__Aufgabe 1__: Übersetze den Satz „Dieses und das angefochtene Urteil sind vorläufig vollstreckbar.“ aus dem Urteilsauszug unten ins Englische.

__Textauszug__:
____
Die Berufung der Klägerin gegen das Urteil der 11. Zivilkammer – Einzelrichter – des Landgerichts Düsseldorf vom 14.6.2022 wird zurückgewiesen.
Die Kosten des Berufungsverfahrens trägt die Klägerin mit Ausnahme der Kosten der Säumnis der Beklagten im Termin zur mündlichen Verhandlung vom 17.10.2023; diese tragen die Beklagten.
Dieses und das angefochtene Urteil sind vorläufig vollstreckbar.
G r ü n d e:
2I.
3Von der Darstellung der tatsächlichen Feststellungen wird gemäß §§ 540 Abs. 2, 313 a Abs. 1 Satz 1, 544 Abs. 2 Nr. 1 ZPO abgesehen.
4II.
5Die zulässige Berufung der Klägerin ist nicht begründet.
____
__Rohe Datensätze__:
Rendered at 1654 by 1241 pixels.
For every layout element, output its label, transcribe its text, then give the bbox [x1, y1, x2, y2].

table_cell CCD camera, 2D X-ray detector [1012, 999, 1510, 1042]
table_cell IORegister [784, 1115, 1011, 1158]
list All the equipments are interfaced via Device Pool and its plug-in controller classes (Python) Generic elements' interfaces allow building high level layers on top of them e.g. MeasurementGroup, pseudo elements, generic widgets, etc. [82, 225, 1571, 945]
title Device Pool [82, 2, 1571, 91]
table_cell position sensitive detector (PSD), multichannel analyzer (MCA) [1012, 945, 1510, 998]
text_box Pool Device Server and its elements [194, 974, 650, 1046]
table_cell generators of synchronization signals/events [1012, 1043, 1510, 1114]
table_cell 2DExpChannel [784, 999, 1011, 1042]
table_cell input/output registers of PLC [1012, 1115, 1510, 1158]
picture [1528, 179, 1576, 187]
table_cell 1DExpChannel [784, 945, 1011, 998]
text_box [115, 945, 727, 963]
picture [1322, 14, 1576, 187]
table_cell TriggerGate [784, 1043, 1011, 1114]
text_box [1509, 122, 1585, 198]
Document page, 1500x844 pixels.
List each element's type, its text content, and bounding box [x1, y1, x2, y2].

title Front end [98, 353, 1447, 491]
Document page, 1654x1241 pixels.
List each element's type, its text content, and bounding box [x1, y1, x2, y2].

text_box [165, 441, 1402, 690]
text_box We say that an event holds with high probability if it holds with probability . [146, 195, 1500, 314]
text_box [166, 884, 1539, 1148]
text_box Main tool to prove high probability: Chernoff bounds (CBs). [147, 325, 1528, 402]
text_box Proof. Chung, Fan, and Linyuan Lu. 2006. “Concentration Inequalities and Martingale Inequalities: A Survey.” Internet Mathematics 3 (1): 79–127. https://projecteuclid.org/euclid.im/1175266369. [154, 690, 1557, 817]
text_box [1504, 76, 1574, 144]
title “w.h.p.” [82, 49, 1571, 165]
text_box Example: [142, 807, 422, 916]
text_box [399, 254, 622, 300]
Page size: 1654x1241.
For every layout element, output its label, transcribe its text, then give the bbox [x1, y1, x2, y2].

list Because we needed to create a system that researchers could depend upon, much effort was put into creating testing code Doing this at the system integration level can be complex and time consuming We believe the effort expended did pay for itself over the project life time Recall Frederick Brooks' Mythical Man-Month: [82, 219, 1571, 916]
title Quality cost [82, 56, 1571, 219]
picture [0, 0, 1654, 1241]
____
__Aufgabe 2__: Gib aus den Datensätzen den Abschnitt unverändert wieder, der mit der Zeile beginnt, die „Document page, 1654x1241 pixels.“ enthält, und mit der Zeile endet, die „text_box [166, 884, 1539, 1148]“ enthält. Beide Zeilen gehören dazu.

__Richtige Antwort 1__: This judgment and the contested judgment are provisionally enforceable.

__Richtige Antwort 2__:
Document page, 1654x1241 pixels.
List each element's type, its text content, and bounding box [x1, y1, x2, y2].

text_box [165, 441, 1402, 690]
text_box We say that an event holds with high probability if it holds with probability . [146, 195, 1500, 314]
text_box [166, 884, 1539, 1148]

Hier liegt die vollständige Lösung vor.